In node.js, it is common to use the fs
module to manipulate files. However, when dealing with high throughput scenarios, any IO operations should be handled with caution. For example, the following code is commonly used to read a file:
const fs = require('fs')
fs.readFile('./text.txt', (err, data) => {
if (!err) {
console.log(data.toString())
}
})
This approach is fine for reading small files, but it can lead to a significant memory footprint when dealing with large files. In node.js, the maximum buffer size is determined based on the platform's integer pointer length.
console.log(buffer.constants.MAX_LENGTH)
// 4294967296 = 4GB
This means that the above code will fail if the file size exceeds 4GB in node.js.
Working with streams
Experienced developers usually use fs.createReadStream
to handle file operations and avoid issues related to file size. The main difference between createReadStream
and readFile
is that with streams, we can split a large file into several smaller chunks, each with a size of a few KB. For web services, using streams to transmit data is a natural choice. It allows browsers to start rendering HTML content as soon as they receive partial data, without waiting for the entire content to be transmitted.
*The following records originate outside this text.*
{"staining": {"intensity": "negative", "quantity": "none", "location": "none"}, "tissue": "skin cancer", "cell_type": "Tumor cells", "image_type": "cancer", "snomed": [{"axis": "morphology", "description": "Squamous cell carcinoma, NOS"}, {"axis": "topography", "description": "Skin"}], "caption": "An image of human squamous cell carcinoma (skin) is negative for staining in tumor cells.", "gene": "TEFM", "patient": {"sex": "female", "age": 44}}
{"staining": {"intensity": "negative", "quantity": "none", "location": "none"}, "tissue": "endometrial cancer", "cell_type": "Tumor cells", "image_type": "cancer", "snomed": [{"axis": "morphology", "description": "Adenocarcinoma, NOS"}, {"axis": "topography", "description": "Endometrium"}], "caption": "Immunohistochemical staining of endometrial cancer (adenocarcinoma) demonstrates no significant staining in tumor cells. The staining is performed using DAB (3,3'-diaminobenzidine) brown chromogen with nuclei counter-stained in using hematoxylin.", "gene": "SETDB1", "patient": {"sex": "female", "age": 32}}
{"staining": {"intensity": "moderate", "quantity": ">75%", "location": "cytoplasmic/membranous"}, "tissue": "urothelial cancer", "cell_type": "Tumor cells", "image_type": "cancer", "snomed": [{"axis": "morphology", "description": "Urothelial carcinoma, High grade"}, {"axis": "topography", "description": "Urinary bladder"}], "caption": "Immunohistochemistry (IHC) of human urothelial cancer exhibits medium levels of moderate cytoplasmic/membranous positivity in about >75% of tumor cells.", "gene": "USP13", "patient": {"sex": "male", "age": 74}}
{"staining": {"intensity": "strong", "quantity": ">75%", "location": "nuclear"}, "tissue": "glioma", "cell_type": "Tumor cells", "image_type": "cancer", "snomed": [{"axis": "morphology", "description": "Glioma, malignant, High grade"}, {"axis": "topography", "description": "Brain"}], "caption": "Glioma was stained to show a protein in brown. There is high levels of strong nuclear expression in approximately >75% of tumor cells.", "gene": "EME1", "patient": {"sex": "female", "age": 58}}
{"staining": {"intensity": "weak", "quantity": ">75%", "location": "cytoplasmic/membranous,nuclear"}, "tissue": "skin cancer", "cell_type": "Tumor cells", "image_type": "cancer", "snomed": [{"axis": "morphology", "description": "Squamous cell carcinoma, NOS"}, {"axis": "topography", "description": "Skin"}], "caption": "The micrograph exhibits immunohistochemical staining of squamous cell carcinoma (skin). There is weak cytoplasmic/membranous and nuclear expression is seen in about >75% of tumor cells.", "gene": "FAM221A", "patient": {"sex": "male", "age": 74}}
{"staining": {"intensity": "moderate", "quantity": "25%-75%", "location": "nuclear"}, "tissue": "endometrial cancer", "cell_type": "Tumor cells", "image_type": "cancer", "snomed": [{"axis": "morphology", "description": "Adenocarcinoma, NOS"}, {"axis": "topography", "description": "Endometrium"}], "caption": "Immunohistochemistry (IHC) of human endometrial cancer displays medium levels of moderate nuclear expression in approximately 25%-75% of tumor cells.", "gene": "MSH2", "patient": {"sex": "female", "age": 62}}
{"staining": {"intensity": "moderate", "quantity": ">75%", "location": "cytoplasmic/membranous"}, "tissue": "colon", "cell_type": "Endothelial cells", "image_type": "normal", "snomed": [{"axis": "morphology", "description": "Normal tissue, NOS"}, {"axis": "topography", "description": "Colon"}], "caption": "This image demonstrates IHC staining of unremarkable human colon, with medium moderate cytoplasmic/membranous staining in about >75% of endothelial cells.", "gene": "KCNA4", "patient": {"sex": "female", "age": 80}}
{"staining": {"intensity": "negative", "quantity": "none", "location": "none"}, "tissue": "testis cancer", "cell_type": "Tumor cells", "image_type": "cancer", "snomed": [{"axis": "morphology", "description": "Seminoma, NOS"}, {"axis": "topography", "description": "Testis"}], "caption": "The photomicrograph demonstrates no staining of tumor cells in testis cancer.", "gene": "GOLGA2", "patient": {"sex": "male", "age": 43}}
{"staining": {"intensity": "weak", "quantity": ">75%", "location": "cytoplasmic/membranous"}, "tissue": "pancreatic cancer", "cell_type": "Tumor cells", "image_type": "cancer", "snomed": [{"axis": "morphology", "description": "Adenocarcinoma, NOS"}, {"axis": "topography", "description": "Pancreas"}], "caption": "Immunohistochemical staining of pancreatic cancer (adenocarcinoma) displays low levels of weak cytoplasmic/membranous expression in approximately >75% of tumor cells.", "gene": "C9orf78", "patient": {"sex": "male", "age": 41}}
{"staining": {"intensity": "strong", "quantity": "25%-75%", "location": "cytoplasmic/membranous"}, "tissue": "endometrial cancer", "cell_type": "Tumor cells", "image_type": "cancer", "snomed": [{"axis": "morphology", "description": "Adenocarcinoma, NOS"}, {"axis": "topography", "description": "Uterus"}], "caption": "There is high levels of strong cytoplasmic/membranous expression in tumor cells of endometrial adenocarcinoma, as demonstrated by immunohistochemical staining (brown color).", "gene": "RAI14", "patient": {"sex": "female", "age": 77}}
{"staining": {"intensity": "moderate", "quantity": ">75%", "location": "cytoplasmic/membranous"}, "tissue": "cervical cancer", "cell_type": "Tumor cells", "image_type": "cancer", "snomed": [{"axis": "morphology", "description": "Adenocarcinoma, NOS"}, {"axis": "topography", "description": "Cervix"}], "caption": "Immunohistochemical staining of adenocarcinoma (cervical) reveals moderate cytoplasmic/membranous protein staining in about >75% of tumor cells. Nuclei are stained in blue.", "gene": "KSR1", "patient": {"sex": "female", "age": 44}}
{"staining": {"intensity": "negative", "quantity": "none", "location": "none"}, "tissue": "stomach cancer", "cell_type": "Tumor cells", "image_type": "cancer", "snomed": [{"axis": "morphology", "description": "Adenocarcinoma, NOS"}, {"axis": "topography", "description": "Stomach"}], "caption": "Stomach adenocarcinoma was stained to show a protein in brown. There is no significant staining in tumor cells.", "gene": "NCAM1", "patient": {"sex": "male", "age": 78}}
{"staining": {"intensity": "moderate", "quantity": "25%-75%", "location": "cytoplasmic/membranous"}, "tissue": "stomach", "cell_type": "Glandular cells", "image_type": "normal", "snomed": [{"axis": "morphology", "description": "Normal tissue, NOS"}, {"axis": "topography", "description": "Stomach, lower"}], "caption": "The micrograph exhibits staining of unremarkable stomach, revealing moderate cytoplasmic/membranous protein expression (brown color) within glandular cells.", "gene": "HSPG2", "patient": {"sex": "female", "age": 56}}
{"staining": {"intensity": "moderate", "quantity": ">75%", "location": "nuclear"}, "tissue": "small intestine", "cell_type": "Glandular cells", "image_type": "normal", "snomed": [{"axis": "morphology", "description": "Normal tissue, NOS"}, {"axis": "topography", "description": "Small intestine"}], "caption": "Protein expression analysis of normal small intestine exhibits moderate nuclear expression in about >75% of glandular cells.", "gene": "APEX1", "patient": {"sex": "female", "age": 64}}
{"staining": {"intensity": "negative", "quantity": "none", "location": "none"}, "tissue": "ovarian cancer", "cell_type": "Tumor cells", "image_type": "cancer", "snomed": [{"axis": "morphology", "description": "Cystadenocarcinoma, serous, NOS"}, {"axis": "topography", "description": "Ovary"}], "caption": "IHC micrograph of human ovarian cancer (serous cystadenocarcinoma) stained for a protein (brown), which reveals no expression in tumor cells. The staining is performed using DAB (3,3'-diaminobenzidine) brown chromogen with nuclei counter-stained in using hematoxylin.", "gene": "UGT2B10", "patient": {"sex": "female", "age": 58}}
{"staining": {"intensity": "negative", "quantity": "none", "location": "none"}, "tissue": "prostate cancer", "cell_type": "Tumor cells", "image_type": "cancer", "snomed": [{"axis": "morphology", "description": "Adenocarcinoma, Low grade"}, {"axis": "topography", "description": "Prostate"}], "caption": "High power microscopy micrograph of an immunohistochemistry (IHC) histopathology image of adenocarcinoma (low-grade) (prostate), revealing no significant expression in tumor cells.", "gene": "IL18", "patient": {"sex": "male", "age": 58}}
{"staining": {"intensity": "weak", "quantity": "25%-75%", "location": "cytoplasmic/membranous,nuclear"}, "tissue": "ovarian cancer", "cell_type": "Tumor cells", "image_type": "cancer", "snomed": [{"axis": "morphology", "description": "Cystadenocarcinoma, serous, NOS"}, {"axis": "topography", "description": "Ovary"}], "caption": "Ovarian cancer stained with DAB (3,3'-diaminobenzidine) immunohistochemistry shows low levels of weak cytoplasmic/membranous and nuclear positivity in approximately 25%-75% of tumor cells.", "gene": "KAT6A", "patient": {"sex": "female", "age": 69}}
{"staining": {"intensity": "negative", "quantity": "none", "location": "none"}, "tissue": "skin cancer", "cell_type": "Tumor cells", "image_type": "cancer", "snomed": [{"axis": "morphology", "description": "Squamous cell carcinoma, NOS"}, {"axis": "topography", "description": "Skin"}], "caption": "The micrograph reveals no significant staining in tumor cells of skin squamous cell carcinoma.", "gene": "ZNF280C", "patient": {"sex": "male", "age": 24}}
The rewritten code using createReadStream
would look like this:
const fs = require('fs')
let data = ''
const stream = fs.createReadStream('./text.txt')
stream.on('data', chunk => {
data += chunk
})
stream.on('end', () => {
console.log(data)
})
At first glance, there doesn't seem to be any issues with this code, and it works well. It can even be applied to most file handling scenarios. However, if we examine data += chunk
closely, we'll notice something suspicious. Some developers naturally treat chunk
as a string, but the data returned by the stream is actually a buffer
. So, data += chunk
is essentially concatenating the result of chunk.toString()
. At this point, an alarm bell should ring for some developers.
That's right! Encoding is crucial when working with strings. By default, buffer to string conversion uses UTF-8 encoding. Therefore, the data += chunk
approach may result in incorrect output because UTF-8 can represent a character using 1, 2, 3, or 4 bytes. For demonstration purposes, I have adjusted the highWaterMark
to 5 bytes.
// text.txt
這是一篇部落格PO文
const fs = require('fs')
let data = ''
const stream = fs.createReadStream('./text.txt', { highWaterMark: 5 })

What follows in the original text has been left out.